> _EXTRAIT DE PAGE_:
____________________
Pour autant, cette inertie entraînait des problèmes :
→ Premier problème : des technologies trop anciennes. À force de dire “on n’y touche pas parce qu’il n’y a pas de nouvelles fonctionnalités”, on ne touche plus aux technologies sous-jacentes qui ont aussi un impact sur l’expérience utilisateur. Par exemple, on avait des versions de Mysql qui étaient hyper anciennes, ce qui fait qu’on avait dû implémenter à la main des trucs qui étaient maintenant direct intégrées dans des versions Mysql ultérieures.
→ Second problème : une inertie contagieuse. Une application n’est jamais purement isolée. Elle va toujours servir pour d’autres applications, d’autres acteurs. Dans ce cas, son inertie est dommageable pour les autres. OK le legacy n’évoluait jamais. Mais les autres applications qui voulaient juste capitaliser sur une mini brique de ce legacy étaient ralenties par son rythme.
On avait en plus un effet “cercle vicieux” :
Moins on fait d’évolutions car le système est vieillissant
⇒
Plus les évolutions nécessaires se passent mal
⇒
Moins ça nous motive à en faire
⇒
Moins on fait d’évolutions etc…
💡 Deuxième anecdote : la douche froide des microservices
Comme je vous le disais, la deuxième application était architecturée avec des microservices ! C’est un type d’architecture qui est (était) très à la mode. Netflix avait notamment beaucoup mis en avant cette manière de faire et vanté les vertus que ça avait en termes de scalabilité.
____________________
> _TÂCHES À RÉALISER_:
- 1) Indiquez si chacune des affirmations suivantes concorde avec l'extrait sur l'inertie des applications anciennes, en répondant par oui ou par non et en citant les mots décisifs de l'extrait. (a) Les versions de MySQL utilisées étaient très anciennes. (b) La deuxième application reposait sur une architecture monolithique. (c) Une application peut être entièrement isolée des autres.
- 2) Recopiez dans l'extrait le passage allant de « Pour autant, cette » jusqu'à « versions Mysql ultérieures. ».
Appuyez-vous uniquement sur l'extrait.

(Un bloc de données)
____________________
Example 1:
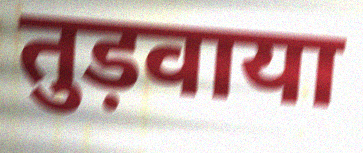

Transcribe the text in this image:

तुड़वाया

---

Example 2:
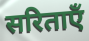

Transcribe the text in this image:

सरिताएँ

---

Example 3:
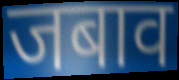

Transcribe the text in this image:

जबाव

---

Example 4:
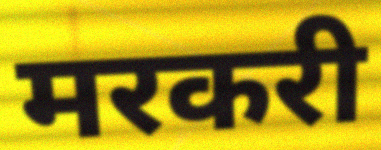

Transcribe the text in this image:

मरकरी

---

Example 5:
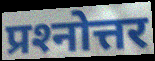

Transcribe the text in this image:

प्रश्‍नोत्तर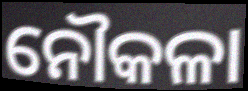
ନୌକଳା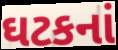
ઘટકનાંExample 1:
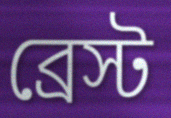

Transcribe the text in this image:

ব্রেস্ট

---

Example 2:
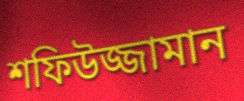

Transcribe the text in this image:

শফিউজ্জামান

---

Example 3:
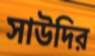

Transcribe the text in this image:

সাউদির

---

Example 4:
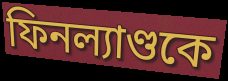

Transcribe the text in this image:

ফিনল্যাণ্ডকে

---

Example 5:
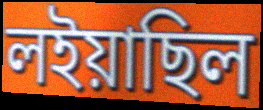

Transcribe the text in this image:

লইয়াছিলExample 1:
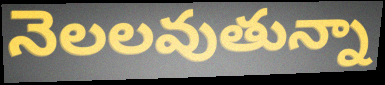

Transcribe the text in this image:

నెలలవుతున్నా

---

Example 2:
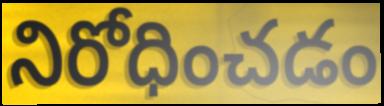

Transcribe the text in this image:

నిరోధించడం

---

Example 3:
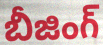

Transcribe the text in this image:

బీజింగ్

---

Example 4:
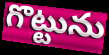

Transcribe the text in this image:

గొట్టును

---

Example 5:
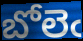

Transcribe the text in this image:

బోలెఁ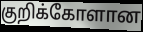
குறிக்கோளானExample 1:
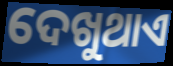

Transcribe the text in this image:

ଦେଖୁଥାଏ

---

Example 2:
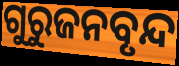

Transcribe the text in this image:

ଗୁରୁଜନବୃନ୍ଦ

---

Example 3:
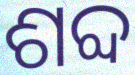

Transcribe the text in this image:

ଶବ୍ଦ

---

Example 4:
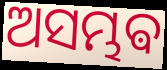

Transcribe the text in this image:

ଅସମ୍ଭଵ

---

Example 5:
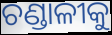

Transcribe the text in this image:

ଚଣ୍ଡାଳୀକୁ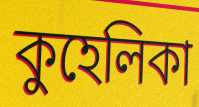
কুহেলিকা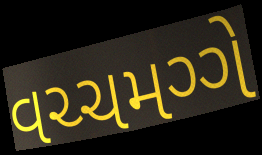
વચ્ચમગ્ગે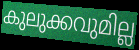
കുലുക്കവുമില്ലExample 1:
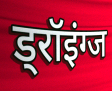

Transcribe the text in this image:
____________________
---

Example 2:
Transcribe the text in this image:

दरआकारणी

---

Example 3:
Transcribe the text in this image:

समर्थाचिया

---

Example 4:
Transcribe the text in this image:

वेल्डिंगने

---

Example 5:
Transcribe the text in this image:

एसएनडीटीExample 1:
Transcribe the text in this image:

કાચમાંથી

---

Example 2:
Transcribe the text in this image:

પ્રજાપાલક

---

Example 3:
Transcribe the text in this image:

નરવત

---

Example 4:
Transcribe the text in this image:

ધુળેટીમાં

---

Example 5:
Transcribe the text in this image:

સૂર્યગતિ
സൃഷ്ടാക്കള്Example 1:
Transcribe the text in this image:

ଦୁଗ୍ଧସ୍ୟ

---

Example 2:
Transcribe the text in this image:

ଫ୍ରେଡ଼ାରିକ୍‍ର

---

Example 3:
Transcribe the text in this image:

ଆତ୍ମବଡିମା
____________________
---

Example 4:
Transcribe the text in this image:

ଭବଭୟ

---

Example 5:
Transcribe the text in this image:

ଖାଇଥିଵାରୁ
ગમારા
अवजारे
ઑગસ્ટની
____________________
> _RÉPONSES PAR TÂCHE_:
- 1)
(a) Oui : « on avait des versions de Mysql qui étaient hyper anciennes ».
(b) Non : « la deuxième application était architecturée avec des microservices ».
(c) Non : « Une application n’est jamais purement isolée. »

- 2)
Pour autant, cette inertie entraînait des problèmes :
→ Premier problème : des technologies trop anciennes. À force de dire “on n’y touche pas parce qu’il n’y a pas de nouvelles fonctionnalités”, on ne touche plus aux technologies sous-jacentes qui ont aussi un impact sur l’expérience utilisateur. Par exemple, on avait des versions de Mysql qui étaient hyper anciennes, ce qui fait qu’on avait dû implémenter à la main des trucs qui étaient maintenant direct intégrées dans des versions Mysql ultérieures.